» WHAT YOU SHOULD DO:
Below is a listing. Write out exactly its lines between the one holding "Figure 2: CT" and the one holding "Figure 4: RSS", inclusive.
□ □ □ □
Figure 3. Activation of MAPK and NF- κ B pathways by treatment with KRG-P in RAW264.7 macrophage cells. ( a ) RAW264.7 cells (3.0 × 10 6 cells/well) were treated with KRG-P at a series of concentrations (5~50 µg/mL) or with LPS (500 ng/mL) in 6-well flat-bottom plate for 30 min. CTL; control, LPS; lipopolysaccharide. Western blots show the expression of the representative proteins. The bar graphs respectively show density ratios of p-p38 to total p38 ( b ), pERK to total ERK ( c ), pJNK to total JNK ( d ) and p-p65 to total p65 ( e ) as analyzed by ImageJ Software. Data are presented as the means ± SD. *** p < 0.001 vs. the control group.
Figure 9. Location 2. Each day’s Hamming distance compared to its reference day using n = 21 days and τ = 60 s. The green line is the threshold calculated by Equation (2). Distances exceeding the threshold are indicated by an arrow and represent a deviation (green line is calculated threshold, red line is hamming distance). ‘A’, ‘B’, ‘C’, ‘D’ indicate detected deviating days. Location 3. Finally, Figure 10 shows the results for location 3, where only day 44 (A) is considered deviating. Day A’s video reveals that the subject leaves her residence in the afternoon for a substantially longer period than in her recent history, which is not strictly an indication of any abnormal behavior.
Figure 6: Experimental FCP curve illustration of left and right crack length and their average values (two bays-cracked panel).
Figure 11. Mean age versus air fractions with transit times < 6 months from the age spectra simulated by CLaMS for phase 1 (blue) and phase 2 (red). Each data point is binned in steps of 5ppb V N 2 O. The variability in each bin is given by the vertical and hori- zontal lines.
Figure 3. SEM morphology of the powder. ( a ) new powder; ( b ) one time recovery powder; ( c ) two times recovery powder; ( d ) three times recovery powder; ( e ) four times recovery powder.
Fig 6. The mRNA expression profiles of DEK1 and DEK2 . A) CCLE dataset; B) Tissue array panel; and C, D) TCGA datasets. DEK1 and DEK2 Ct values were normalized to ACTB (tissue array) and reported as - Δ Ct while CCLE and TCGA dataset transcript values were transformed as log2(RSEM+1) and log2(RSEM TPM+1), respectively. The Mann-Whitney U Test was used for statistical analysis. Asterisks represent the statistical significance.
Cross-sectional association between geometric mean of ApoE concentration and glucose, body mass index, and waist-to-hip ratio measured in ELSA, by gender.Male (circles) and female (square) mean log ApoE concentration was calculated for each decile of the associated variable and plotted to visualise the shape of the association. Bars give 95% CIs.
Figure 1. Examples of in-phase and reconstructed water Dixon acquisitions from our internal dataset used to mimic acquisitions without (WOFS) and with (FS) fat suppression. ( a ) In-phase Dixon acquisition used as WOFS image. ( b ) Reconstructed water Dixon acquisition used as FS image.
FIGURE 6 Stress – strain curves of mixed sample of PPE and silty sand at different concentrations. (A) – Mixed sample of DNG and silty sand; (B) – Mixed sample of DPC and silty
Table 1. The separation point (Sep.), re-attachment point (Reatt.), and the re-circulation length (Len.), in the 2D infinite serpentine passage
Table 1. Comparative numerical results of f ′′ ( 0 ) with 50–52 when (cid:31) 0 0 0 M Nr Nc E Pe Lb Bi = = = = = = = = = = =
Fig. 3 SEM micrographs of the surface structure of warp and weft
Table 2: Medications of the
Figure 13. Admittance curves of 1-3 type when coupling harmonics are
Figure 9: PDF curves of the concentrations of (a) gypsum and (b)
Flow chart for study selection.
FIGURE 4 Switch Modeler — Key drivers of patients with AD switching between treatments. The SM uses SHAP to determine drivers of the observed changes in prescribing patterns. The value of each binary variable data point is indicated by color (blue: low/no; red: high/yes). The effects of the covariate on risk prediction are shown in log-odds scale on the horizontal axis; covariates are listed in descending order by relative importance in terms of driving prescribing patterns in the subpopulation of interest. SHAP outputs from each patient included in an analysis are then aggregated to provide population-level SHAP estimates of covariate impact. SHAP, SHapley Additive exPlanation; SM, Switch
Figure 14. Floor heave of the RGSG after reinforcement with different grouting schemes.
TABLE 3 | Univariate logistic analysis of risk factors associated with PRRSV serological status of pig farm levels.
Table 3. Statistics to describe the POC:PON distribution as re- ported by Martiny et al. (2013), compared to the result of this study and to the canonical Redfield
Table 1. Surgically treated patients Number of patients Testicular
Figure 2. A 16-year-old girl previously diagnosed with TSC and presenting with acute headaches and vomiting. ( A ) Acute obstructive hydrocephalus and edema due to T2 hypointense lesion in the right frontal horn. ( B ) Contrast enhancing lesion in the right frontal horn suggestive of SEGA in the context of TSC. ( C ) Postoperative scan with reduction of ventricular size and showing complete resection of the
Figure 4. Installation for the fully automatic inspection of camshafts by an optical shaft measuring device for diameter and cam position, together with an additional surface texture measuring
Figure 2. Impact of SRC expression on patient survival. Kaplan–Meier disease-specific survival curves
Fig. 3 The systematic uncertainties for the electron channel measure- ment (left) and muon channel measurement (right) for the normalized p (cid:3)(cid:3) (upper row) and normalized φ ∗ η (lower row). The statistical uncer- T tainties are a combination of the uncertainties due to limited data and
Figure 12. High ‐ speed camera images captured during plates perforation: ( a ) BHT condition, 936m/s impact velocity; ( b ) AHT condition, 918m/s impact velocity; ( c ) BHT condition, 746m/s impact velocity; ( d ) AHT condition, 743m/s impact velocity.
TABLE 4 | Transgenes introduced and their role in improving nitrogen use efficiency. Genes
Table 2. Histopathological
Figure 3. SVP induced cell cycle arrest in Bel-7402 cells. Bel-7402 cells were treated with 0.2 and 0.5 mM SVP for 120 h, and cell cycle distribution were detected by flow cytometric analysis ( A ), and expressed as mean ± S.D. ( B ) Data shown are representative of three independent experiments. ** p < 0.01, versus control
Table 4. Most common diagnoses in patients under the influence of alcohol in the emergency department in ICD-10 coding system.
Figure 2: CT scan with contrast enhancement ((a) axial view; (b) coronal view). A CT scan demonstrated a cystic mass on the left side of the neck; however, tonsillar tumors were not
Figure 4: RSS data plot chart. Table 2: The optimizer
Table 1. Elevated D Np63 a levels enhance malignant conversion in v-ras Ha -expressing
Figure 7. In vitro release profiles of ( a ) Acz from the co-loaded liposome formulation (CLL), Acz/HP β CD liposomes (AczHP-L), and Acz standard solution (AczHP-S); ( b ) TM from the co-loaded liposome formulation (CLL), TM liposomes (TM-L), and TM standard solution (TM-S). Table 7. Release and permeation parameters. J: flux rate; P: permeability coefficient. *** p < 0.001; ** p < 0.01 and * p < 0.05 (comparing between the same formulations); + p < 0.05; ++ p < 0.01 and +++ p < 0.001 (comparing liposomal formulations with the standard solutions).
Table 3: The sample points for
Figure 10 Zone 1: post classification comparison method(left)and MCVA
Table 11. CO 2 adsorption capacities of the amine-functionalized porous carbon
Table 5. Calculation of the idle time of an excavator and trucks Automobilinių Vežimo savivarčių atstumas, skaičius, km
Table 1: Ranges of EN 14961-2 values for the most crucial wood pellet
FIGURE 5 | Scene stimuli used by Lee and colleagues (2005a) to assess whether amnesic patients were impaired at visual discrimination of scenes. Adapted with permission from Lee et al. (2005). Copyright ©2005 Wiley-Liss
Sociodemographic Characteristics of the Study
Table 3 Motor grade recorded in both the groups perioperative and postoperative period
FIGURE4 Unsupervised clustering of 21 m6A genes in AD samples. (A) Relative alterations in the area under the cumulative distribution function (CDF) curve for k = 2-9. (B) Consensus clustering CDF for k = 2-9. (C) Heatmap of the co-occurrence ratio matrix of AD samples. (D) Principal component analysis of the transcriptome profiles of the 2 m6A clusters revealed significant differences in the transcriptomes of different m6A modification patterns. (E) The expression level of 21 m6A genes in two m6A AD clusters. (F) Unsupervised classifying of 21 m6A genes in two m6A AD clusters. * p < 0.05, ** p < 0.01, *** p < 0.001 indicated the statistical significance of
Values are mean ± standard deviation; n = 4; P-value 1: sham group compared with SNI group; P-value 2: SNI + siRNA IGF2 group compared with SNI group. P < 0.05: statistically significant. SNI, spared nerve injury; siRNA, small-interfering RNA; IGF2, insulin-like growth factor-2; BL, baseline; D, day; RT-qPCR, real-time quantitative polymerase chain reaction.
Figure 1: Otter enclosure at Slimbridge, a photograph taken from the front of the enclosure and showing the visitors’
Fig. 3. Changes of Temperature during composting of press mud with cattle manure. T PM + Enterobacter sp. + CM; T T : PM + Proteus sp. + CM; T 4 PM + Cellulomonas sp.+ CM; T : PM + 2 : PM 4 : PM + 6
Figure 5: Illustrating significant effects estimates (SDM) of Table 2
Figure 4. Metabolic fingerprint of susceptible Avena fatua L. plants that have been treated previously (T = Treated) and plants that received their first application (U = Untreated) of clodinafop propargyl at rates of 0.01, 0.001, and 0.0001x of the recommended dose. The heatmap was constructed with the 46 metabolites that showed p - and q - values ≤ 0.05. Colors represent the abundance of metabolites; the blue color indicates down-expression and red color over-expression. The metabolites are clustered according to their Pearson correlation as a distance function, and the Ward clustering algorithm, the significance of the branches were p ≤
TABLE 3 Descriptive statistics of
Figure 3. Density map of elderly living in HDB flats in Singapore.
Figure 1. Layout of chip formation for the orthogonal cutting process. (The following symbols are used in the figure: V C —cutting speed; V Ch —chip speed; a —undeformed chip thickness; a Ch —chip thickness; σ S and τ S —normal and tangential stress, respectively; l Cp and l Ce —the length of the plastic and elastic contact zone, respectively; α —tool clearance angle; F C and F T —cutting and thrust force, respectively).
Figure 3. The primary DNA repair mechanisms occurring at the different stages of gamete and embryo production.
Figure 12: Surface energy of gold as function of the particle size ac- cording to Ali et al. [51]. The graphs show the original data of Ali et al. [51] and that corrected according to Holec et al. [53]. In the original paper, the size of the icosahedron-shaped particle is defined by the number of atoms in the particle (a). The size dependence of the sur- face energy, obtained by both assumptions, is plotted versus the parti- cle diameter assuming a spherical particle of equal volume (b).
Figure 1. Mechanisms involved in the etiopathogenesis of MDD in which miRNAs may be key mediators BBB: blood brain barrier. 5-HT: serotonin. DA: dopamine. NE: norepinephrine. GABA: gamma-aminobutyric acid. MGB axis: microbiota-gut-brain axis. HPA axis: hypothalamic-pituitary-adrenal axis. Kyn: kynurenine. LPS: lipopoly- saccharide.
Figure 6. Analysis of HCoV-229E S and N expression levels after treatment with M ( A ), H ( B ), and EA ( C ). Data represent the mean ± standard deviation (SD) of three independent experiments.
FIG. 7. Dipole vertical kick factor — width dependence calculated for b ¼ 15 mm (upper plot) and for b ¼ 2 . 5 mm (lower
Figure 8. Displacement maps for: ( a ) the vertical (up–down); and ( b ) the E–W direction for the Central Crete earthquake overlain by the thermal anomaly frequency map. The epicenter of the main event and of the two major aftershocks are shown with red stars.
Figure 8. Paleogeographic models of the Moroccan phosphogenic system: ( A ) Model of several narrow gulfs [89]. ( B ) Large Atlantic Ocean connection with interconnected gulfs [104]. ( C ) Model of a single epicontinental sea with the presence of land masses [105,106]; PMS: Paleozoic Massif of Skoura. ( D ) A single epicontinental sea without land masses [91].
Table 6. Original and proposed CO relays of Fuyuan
□ □ □ □
» EXERCISE RESULT:
Figure 2: CT scan with contrast enhancement ((a) axial view; (b) coronal view). A CT scan demonstrated a cystic mass on the left side of the neck; however, tonsillar tumors were not
Figure 4: RSS data plot chart. Table 2: The optimizer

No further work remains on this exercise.